The “V” Was Never Meant To Be
As soon as Powell spoke, many traders began to see the light through the trees, and the stock market plummeted. Jerome Powell burst the stock market bubble by publicly acknowledging there will not likely be a “V”-shaped economic recovery. He indicated that it will take years for the economy to return to the recent levels we experienced just a mere four months ago.
Since the inauspicious day of Powell’s talk, which coincided with news that pandemic was rising back to record levels in Texas, Arizona, and nine counties in California, the Robinhood easy ride has ended.

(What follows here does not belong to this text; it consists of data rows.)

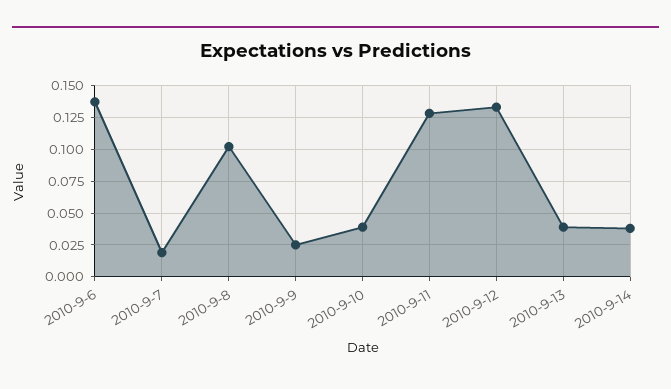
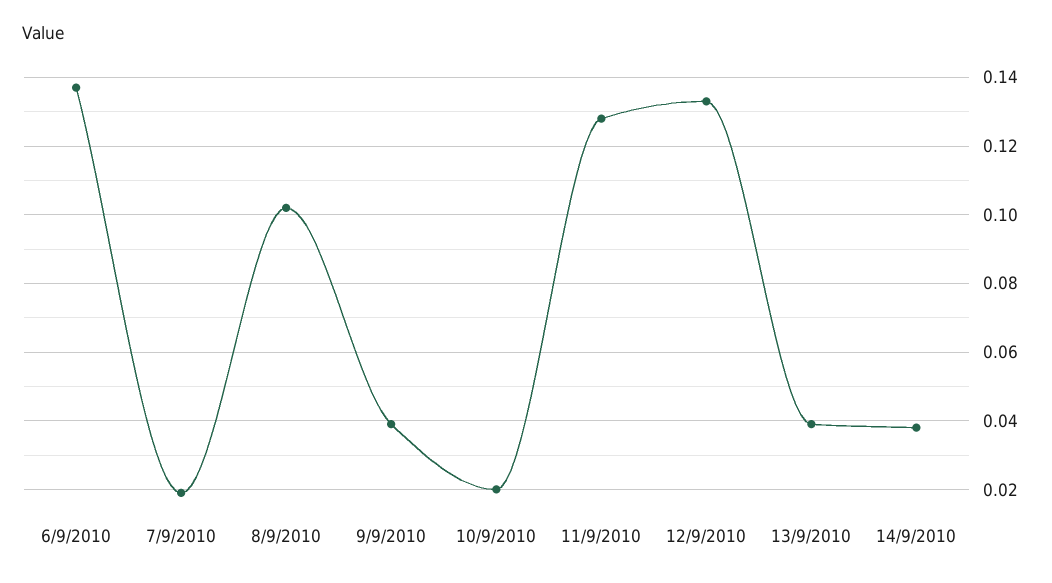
  {
    "2010-9-6": 0.135,
    "2010-9-7": 0.02,
    "2010-9-8": 0.1,
-   "2010-9-9": 0.025,
+   "2010-9-9": 0.04,
-   "2010-9-10": 0.04,
+   "2010-9-10": 0.02,
    "2010-9-11": 0.13,
    "2010-9-12": 0.135,
    "2010-9-13": 0.04,
    "2010-9-14": 0.04
  }

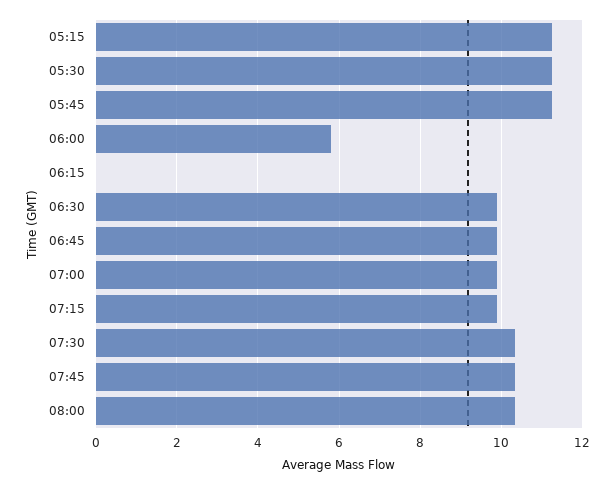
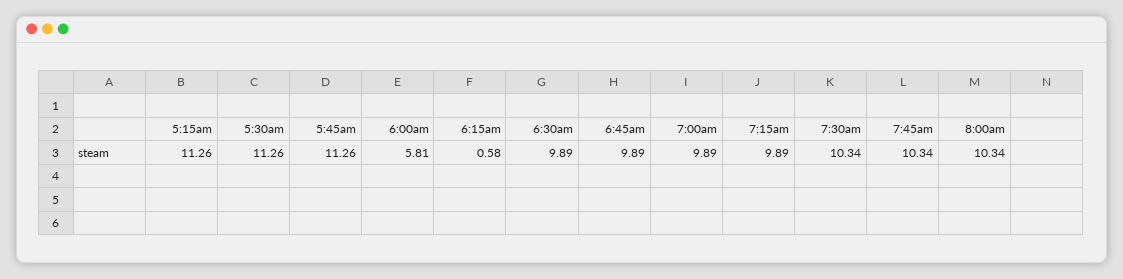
  {
    "05:15": 11.26,
    "05:30": 11.26,
    "05:45": 11.26,
    "06:00": 5.81,
-   "06:15": 0,
+   "06:15": 0.58,
    "06:30": 9.89,
    "06:45": 9.89,
    "07:00": 9.89,
    "07:15": 9.89,
    "07:30": 10.34,
    "07:45": 10.34,
    "08:00": 10.34
  }

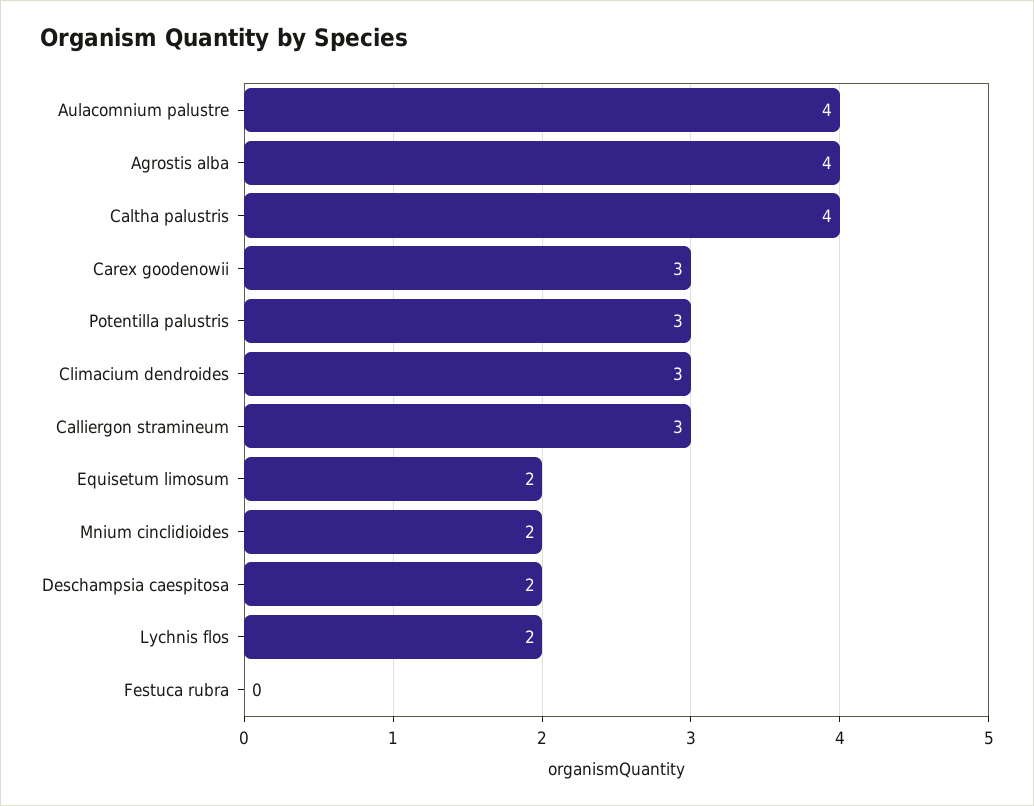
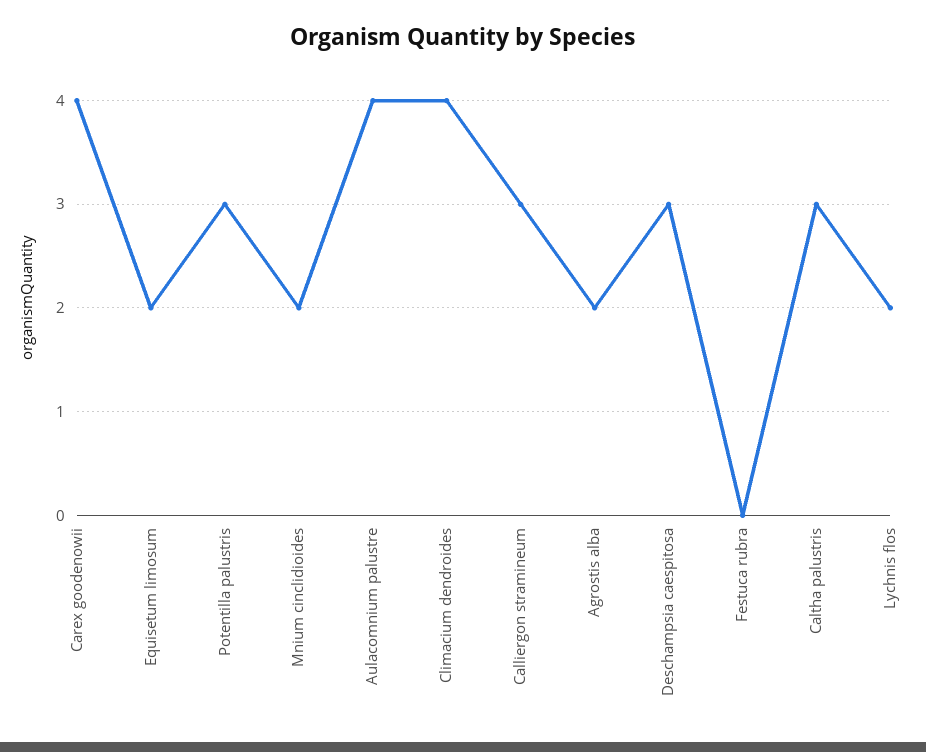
  {
    "Aulacomnium palustre": 4,
-   "Agrostis alba": 4,
+   "Agrostis alba": 2,
-   "Caltha palustris": 4,
+   "Caltha palustris": 3,
-   "Carex goodenowii": 3,
+   "Carex goodenowii": 4,
    "Potentilla palustris": 3,
-   "Climacium dendroides": 3,
+   "Climacium dendroides": 4,
    "Calliergon stramineum": 3,
    "Equisetum limosum": 2,
    "Mnium cinclidioides": 2,
-   "Deschampsia caespitosa": 2,
+   "Deschampsia caespitosa": 3,
    "Lychnis flos": 2,
    "Festuca rubra": 0
  }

The next day turned into one of the stock market’s largest historic tumbles as the Dow dropped more than 1,700 points. Unless Powell intended to crash the party, the Fed flubbed. Powell made a big reveal: even the Fed knows it is powerless to bring a quick recovery after the global economic shutdown we just experienced.
It’s a long climb back up, Powell said, suggesting years not months of continued low employment. Robinhood traders don’t have the history behind them to know how to make the kind of arduous climb. They simply got in at the right time to believe they knew it all and could rise to easy gains faster than Warren Buffet.